THE DOCTOR and AMY fall prop­erly to the ground and reach for each other.

PRAC: PIECES OF THE SPHERICAL SHIP — WIRING, A METAL PANEL — CLANG TO THE GROUND AROUND THEM.

THE DOCTOR
(roar­ing)
Back! To! The TARDIS!

AMY, hold­ing her ears, nods.

THEIR POV: The TARDIS.

They crawl along the ground.

REVERSE: Closer, closer to the TARDIS.

THEIR POV: THE TARDIS teeters on the edge of the ABYSS, then tips in!

THE DOCTOR and AMY look on in horror.

AMY
The TARDIS is indes­truct­ible, cor­rect? You’re always say­ing that.

THE DOCTOR
Yes, I am, aren’t I?

The PLUTOQUAKE stops.

THE DOCTOR stands up, pulling AMY upright too.

THE DOCTOR
(con­tinu­ing)
Let’s go.

He turns on his heel and walks away from the HOLE.

AMY
What about the TARDIS?

THE DOCTOR
What about her?

AMY
Can’t you just fish it out with it your sonic screw­driver or something?

THE DOCTOR stops.

THE DOCTOR
Fish her out with my sonic screwdriver?

AMY
It, her.
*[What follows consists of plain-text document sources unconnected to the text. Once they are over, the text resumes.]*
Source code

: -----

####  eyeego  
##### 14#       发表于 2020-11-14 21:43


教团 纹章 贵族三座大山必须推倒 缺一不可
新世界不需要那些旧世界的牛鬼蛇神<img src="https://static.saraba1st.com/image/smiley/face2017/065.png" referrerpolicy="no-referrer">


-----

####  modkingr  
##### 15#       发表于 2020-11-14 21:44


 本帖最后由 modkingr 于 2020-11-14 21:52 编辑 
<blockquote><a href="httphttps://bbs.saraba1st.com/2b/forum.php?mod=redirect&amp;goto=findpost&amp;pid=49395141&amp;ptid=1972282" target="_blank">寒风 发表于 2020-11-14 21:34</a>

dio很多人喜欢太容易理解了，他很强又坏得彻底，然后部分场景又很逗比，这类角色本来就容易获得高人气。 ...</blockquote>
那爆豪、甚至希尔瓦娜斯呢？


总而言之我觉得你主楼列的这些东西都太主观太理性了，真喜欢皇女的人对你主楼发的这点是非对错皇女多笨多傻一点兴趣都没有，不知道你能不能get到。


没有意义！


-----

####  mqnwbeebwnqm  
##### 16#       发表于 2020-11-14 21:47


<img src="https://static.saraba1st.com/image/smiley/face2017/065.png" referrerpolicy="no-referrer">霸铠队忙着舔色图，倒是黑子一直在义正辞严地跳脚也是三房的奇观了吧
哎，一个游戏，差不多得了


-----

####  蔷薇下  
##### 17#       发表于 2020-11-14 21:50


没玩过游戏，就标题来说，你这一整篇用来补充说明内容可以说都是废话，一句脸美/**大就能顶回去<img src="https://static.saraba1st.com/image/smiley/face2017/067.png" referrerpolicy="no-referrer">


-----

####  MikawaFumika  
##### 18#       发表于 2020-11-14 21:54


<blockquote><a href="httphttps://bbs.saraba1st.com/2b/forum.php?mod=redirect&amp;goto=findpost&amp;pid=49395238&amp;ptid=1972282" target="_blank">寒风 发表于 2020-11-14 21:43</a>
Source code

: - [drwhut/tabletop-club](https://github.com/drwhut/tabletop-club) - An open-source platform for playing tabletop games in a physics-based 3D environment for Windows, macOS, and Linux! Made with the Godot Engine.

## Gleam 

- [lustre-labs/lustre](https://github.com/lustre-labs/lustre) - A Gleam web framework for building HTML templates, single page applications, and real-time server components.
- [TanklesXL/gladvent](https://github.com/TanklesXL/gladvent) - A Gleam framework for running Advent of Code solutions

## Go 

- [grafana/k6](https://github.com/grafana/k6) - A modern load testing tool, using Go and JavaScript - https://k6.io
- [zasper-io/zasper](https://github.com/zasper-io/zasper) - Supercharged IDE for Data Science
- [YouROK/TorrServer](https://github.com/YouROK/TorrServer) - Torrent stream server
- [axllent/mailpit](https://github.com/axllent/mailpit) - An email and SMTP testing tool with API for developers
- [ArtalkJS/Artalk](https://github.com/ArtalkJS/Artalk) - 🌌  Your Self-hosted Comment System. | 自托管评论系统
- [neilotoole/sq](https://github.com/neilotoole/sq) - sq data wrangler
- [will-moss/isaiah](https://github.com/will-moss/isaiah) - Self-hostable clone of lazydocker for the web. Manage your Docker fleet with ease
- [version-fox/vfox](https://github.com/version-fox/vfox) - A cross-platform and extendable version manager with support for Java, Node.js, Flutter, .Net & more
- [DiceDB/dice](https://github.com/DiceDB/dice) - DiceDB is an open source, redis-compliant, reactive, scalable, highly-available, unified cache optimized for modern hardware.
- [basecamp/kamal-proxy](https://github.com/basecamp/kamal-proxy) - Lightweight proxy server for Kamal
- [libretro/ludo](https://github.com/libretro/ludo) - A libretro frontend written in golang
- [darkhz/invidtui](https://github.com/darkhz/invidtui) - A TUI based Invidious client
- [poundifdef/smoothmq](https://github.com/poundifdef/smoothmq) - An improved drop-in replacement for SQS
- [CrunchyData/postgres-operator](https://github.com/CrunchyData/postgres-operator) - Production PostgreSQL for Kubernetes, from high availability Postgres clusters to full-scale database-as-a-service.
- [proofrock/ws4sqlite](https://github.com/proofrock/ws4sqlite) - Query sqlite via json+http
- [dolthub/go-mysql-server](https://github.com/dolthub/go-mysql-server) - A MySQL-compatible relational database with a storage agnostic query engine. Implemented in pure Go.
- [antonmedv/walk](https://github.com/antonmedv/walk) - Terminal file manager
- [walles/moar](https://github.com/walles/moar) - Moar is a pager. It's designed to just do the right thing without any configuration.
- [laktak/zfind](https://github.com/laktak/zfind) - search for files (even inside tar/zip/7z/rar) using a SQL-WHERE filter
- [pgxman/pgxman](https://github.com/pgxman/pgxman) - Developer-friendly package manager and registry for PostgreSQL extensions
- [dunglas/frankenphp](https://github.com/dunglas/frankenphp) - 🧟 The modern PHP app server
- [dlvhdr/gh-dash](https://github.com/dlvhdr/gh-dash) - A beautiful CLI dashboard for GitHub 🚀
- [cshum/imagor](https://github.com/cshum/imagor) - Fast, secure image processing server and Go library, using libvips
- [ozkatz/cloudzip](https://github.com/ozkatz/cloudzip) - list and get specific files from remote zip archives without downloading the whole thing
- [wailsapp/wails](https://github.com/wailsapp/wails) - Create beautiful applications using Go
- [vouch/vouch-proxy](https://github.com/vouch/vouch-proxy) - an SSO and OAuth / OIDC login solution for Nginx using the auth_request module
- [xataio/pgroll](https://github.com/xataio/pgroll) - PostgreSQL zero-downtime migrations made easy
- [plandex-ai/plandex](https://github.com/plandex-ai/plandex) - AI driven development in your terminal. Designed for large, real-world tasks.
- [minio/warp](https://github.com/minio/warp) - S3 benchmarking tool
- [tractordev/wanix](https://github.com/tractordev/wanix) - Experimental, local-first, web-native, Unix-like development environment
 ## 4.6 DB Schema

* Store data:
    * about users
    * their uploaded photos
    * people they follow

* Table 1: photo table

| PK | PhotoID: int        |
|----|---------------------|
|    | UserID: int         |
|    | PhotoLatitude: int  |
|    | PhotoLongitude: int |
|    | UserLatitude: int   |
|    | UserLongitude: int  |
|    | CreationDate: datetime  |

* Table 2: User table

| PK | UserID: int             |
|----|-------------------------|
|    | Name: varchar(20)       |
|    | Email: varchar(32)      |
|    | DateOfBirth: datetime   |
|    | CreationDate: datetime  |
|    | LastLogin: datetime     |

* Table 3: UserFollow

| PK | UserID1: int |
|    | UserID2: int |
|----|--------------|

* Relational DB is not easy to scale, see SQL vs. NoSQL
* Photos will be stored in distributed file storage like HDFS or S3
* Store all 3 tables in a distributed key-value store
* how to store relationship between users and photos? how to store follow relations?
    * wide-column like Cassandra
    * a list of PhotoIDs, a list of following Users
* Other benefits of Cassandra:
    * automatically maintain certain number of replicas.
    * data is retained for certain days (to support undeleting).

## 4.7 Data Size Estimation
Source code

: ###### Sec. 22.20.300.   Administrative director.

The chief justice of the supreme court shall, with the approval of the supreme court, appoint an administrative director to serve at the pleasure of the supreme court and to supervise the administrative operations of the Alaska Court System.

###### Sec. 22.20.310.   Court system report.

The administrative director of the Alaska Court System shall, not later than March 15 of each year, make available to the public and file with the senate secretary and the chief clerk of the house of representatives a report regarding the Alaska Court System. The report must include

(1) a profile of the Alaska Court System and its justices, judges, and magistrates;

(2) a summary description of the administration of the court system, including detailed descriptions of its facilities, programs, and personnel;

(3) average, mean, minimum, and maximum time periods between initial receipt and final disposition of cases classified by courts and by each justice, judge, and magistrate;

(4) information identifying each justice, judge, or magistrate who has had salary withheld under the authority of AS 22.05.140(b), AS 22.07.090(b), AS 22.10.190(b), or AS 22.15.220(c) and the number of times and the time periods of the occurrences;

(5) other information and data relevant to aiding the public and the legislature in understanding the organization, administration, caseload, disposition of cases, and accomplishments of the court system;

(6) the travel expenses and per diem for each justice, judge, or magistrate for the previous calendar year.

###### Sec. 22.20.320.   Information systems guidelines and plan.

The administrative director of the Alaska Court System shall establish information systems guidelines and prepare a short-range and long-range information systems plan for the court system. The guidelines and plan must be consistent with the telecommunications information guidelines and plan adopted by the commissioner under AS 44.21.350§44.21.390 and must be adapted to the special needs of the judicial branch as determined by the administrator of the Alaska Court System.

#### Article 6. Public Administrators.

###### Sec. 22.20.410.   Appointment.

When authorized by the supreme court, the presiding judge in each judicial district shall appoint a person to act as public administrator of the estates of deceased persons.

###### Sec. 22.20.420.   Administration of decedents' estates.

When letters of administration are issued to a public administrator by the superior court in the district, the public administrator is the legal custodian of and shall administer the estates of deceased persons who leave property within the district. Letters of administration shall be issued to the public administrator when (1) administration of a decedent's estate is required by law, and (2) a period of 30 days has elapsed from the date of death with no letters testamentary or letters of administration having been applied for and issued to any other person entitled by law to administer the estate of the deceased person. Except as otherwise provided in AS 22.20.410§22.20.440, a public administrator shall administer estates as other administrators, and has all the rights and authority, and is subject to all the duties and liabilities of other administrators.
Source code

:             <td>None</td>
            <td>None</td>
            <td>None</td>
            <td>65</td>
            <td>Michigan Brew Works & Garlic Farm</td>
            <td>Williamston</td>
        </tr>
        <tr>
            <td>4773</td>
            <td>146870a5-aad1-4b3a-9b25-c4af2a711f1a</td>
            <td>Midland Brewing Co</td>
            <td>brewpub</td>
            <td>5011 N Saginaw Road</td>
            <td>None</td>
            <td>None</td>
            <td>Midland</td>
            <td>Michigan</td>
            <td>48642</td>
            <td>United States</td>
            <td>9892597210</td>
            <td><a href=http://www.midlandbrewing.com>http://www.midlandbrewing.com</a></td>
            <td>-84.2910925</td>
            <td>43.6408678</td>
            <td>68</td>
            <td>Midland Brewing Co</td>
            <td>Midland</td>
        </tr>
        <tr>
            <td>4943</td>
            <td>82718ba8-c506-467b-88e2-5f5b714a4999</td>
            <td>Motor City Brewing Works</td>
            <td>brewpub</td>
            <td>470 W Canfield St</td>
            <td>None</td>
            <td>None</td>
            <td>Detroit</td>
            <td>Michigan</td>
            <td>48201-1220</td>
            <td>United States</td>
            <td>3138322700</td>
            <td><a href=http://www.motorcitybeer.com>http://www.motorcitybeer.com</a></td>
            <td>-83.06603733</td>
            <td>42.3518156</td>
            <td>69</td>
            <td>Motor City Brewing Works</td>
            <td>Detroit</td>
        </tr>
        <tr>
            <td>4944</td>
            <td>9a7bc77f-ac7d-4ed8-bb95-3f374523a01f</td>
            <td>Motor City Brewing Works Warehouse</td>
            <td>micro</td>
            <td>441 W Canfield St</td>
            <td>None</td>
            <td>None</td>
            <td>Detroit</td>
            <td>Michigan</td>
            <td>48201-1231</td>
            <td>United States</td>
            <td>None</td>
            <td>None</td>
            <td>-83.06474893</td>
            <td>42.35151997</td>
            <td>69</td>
I’m just…throwing out some ideas.

THE DOCTOR
Fish her out?

AMY
You’re the one who brought me here to what should have been the most serene, far-away, quiet place in the uni­verse but turns out, by the way, to be the loudest, scar­i­est, red­dest, bizarre alien court­ship ritual -

THE DOCTOR
(angrily)
You see that big hole in the spaceship?

AMY
I only said ‘fish it out’.

THE DOCTOR
(with airquotes)
It’s a ‘laser’. It hasn’t star­ted yet. This -
(points upwards without look­ing)
– is the pre-laser scan­ner that looks for weak­nesses in the rock before blast­ing it to pieces and since I’m sorry to say that my Nivea Factor Sixty is in the TARDIS, which is at the bot­tom of that shaft, I would very much like to watch the show from over that rise where view­ing will not be inter­rup­ted by such trivial incon­veni­ences as the both of us explod­ing into puffs of mostly carbon.

AMY allows her­self, frost­ily, to be tugged along.

THE DOCTOR
(to him­self)
’Fish it out.’

AMY looks wounded. Then -

PRAC: AMY’S FEET RISE FROM THE GROUND, PEDALING.

PRAC: AMY REACHING DOWN FOR THE DOCTOR.

PRAC: HE CLASPS HER HAND; FLOATS UP ALONGSIDE HER.

AMY
What’s happening?

THE DOCTOR
You’re the expert.

AMY
You mean we’re being fished-?

THE DOCTOR
Very very prob­ably. Hold on.

THE DOCTOR and AMY cling to each other as they waltz up into the belly of the SPACESHIP.